#### [Extract provided]
Britain's national plan to bring order and interoperability to the patient records and operations of the national health service was going to cost about £1.2bn and be an enormous business and political success by early 1998. Ten years later it's widely expected to be a continuing £13bn pound disaster that will eventually be classified as an outstanding success only on the resumes of those responsible.
This kind of escalating commitment to failure may seem suicidel but is quite common among large organizations. Comparably nationalized health bureaucracies across Canada have, for example, hatched numerous comparable schemes in which they hired basically the same people under broadly the same rules to produce pretty much the same kinds of stunning financial successes for their contractors - and IT failures for users and taxpayers.
There are comparable American examples at the VA too, but the important thing to understand about these disasters is that the underlying challenge isn't that hard to meet - in fact, the core problem: architecting safe record interchange among competing entities, was hard twenty years ago when these projects were getting started but is really pretty straightforward today.
So why can't organizations with essentially unlimited budgets consistently deliver multi-constituency, large roll-out, but reasonably uncomplicated systems?
The answer, I think, is that the processes by which these projects get approved, acted on, and shelved both evolve and enforce rules that have the effect of creating closed communities in which only members are considered qualified for membership - and so the taxpayer ends up funding a mutual admiration society in which the wrong people are hired and re-hired to do the wrong things in the wrong ways.
You cannot, for example, become a "key design resource" in a major player proposal on one of these things if you can't claim to have played a significant role in a previous project of comparable scope and agenda - and because these have all pretty much failed, the simple minded interpretation of the experience requirement is that the key prerequisite for any senior role in projects of this kind is the proven ability to contribute to, and then survive, large scale project failures.
Similarly TC (Tiny Co.) isn't going to be considered for the next hundred million dollar project put out by one of Canada's provincial health agencies; only big companies need apply, because, you know, they have the people and other resources needed to guarantee success -except, of course, that they never do.
The big argument here is that you need a ten billion dollar company to stand behind a hundred milllon dollar project because you simply can't hold companies like TC responsible for losses on the scale these projects generate.
In practice, however, the contracts generally allow the companies involved to bill per diems for rescue personnel brought in as the project starts to collapse - and the number of times lawsuits against the companies involved have gone all the way to judgment against them can just about be counted on a shark's middle finger - largely, I think, because both sides know up front that the other guy's personal incentives always favor getting along by going along.

Saved data entries:
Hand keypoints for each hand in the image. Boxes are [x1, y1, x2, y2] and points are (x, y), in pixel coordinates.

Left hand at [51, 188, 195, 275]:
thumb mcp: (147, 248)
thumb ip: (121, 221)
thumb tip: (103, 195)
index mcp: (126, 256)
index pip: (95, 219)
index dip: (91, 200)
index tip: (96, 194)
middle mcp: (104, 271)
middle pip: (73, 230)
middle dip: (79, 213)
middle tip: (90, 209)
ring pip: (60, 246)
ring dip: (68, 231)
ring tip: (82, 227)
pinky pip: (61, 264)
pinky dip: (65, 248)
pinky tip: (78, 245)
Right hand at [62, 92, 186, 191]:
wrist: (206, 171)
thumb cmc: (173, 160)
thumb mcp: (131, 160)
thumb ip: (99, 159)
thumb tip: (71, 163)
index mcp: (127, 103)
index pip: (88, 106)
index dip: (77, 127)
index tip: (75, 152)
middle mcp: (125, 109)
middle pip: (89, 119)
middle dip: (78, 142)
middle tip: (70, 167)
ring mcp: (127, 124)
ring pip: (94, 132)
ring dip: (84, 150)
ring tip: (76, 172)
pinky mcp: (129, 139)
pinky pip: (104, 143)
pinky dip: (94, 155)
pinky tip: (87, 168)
* * *
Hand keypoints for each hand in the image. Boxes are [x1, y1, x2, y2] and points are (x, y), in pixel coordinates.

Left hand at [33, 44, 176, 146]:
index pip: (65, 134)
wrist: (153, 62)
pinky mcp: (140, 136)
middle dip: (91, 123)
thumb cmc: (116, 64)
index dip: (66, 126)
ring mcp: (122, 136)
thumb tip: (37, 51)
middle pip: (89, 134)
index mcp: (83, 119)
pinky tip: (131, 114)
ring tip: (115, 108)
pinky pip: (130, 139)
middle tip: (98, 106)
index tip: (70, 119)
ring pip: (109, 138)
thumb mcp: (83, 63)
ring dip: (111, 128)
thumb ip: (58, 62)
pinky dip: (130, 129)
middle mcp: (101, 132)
...
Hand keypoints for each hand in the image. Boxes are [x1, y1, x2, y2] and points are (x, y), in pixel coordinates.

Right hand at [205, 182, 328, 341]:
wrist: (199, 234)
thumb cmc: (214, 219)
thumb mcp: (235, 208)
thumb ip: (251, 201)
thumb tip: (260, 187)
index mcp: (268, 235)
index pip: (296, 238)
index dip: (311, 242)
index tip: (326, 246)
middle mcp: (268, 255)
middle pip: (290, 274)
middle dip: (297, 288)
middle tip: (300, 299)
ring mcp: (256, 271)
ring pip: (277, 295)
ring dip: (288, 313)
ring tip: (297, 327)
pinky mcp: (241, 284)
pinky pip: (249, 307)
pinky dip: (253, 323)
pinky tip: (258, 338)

#### [Check your understanding]
1 - Answer these questions about the article on failed health IT projects:
(a) About how much was Britain's national plan originally expected to cost?
(b) What does the article call the core problem that was hard twenty years ago but is straightforward today?
(c) What size of company does the big argument say is needed to stand behind a hundred million dollar project?
2 - Rewrite the stretch of the article on failed health IT projects from "The answer, I" through "the wrong ways.", switching "closed communities" to "exclusive clubs".
3 - Carry on the article on failed health IT projects from the point where it stops.

#### [Task results]
1 -
(a) About £1.2bn.
(b) Architecting safe record interchange among competing entities.
(c) A ten billion dollar company.

2 -
The answer, I think, is that the processes by which these projects get approved, acted on, and shelved both evolve and enforce rules that have the effect of creating exclusive clubs in which only members are considered qualified for membership - and so the taxpayer ends up funding a mutual admiration society in which the wrong people are hired and re-hired to do the wrong things in the wrong ways.

3 -
It's hard to understand the extent to which the people, processes, and bad assumptions interlock at every stage from project inception to burial if you haven't worked inside a few - but one example of how this works at the detail level may give you the flavor: contracting agencies charged with assuring independence in the services purchasing process routinely drop bids more than about 40% off the pre-qualified bidder average from further consideration.
Since the buyer authorizes the pre-qualified bidder list, what this means is that the buyer's assumptions about costs and technologies force the contracting agency to rule out innovative proposals without any discussion of their possible business, technical, or professional merit.
When Sun first released StarOffice as free software, for example, the government services group found itself being taken off a lot of government and agency approved vendor lists because the cost of StarOffice didn't make it to 65% of the average set by Microsoft and Corel -and if you want to propose a five man team to implement a medical records exchange using Cocoon and Postgres on Linux you'll find there's no way to pad the price sufficiently to get a hearing at any major national, provincial, or state agency.
Notice that these realities are not artifacts of dishonesty or incompetence among those involved. Most of them know that their own processes prevent cost cutting, prevent innovation, and essentially assure project failures - and if you point out that repeatedly repeating the same processes in hopes of getting a different result is insane they'll generally agree with you and then go right ahead and do that again.
Why? because fundamentally they're captive to processes that have evolved to mitigate the personal effects of failure - and that's where unsupported open source comes in as a paradigm breaker.
It takes a lot to bring an open source product into the bureaucracy, but once it's there the people involved start to discover the obvious: that open source works, that people who care first about software and technology are a lot more effective as responders to problems than people who care first about billings, and ultimately that not having to deal with obstructive business processes can be insanely liberating.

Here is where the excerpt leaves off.